PPROM was included as part of the definition of spontaneous labor because of its close association with preterm labor. In addition, although the pathophysiology is different in surgical iatrogenic PPROM (iPPROM) compared to spontaneous PPROM, we did not make a distinction between these groups for two reasons; (1) there is no agreed upon definition for iPPROM, and (2) iPPROM has been previously associated with spontaneous labor4,28. Given the median interval from surgery to PPROM was 9.3 weeks and only one patient had PPROM within 7 days of surgery, the number of patients with iPPROM is likely few. Fourth, we did not measure qfFN in uncomplicated monochorionic diamniotic twin pregnancies, hence do not have validated reference ranges available for comparison. Lastly, the Rapid fFN 10Q Analyzer (Hologic) is not currently commercially available in the United States and is still considered investigational. Although qfFN measurement using the Hologic Rapid Analyzer is a low-cost bedside test, its clinical utility remains in question.

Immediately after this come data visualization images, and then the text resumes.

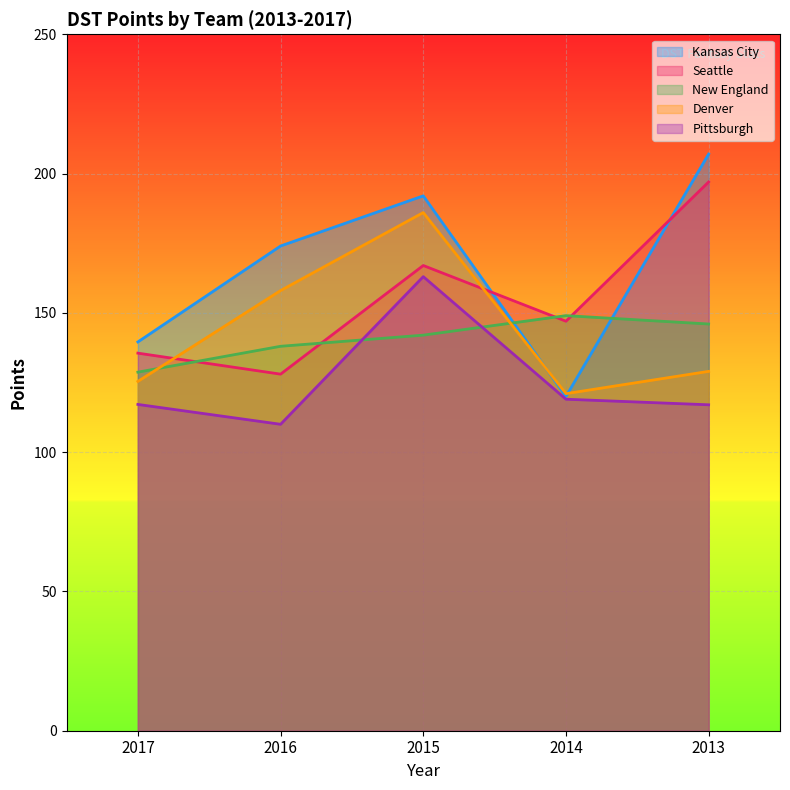

Which series has the largest total across all categories?

Kansas City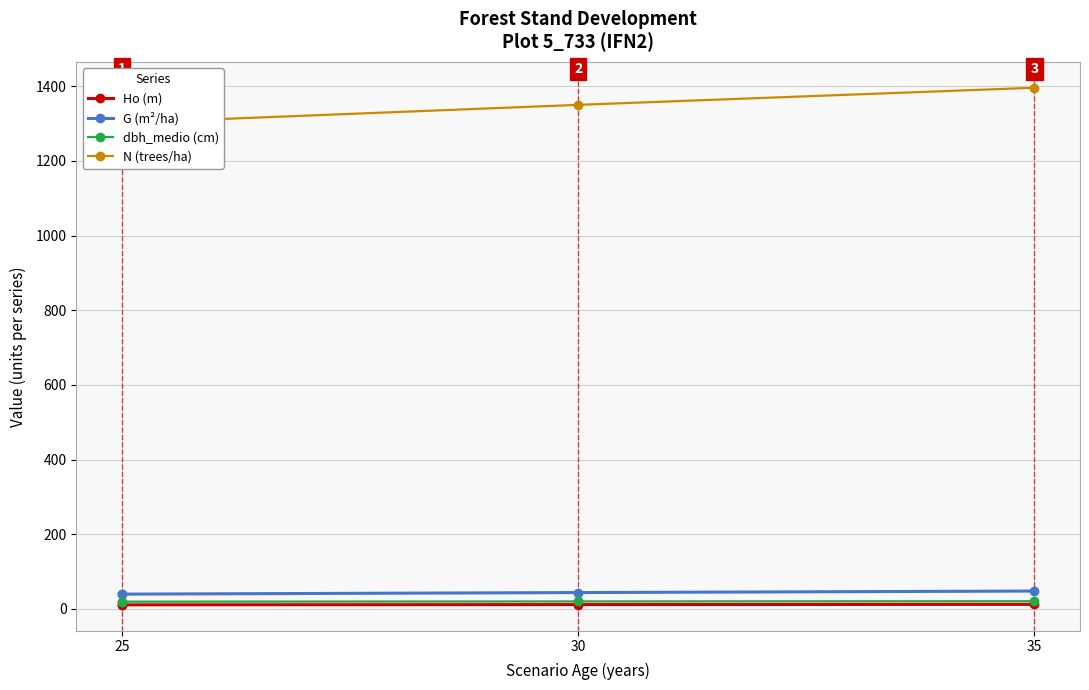

True or false: G (m²/ha) and N (trees/ha) cross at least once.

False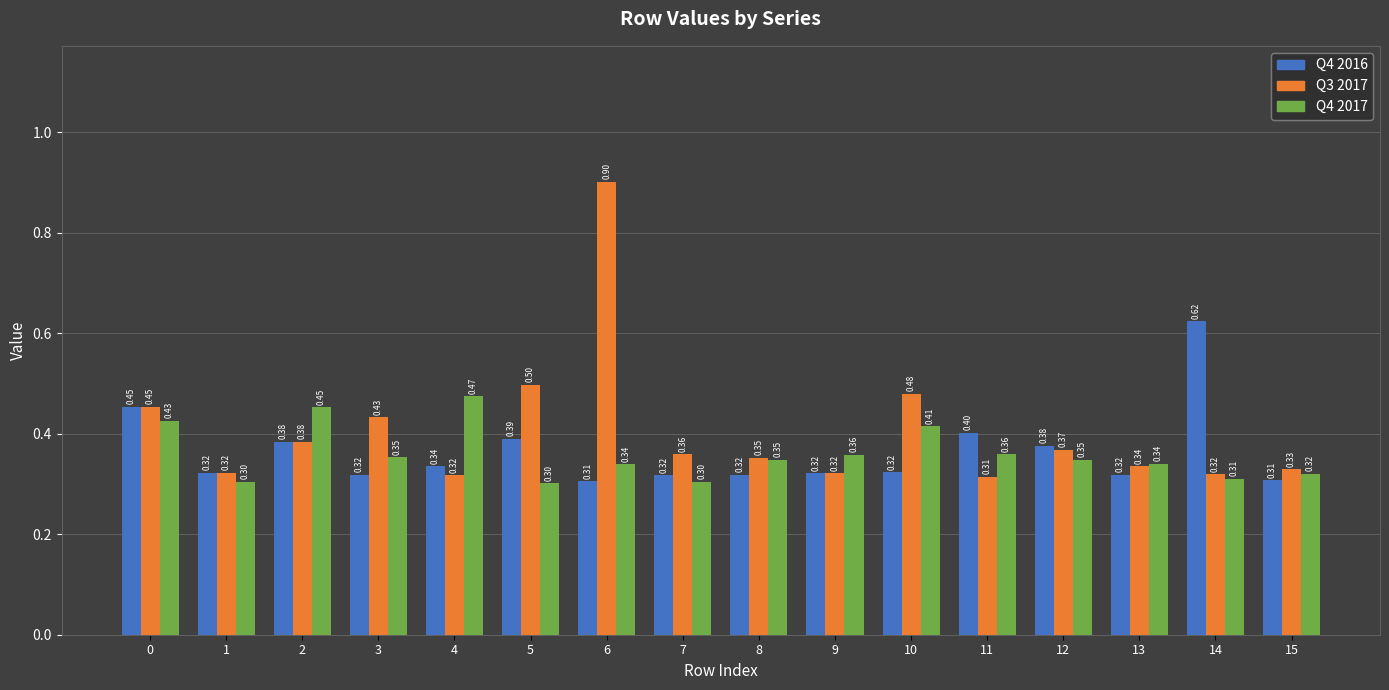

The Q4 2016 series shows 0.1 at 15. True or false?

False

To our knowledge, this is the first study investigating the use of qfFN after an invasive in utero procedure. There appears to be potential for identifying patients at increased risk of preterm delivery <28 weeks by using qfFN. The results of our study pertain to a specific group of patients, that is, monochorionic diamniotic twins without a cerclage treated by laser surgery for TTTS. A larger study with this target patient population would add clarity to the clinical utility of perioperative use of qfFN measurements in predicting spontaneous preterm birth. Until then, the results of the current study should be considered preliminary and interpreted with caution given the aforementioned limitations. Another potential area of research is evaluating the predictive value of a single preoperative qfFN value, which was not the focus of the current study. Abbott et al. reported that in patients with singleton pregnancies and symptoms of preterm labor, the positive predictive value for sPTB <34 weeks increased from 19%, 32%, 61%, and 75% with increasing thresholds (10, 50, 200, and 500 ng/mL, respectively)29. In our study, preoperative qfFN ≥50 ng/mL was associated with a net qfFN increase of >10 ng/mL, and perhaps this subset of TTTS patients is at higher risk of sPTB. Future larger studies will help determine the utility of qfFN in TTTS patients treated with laser surgery and identify clinically useful thresholds for identifying patients at particularly high risk of sPTB.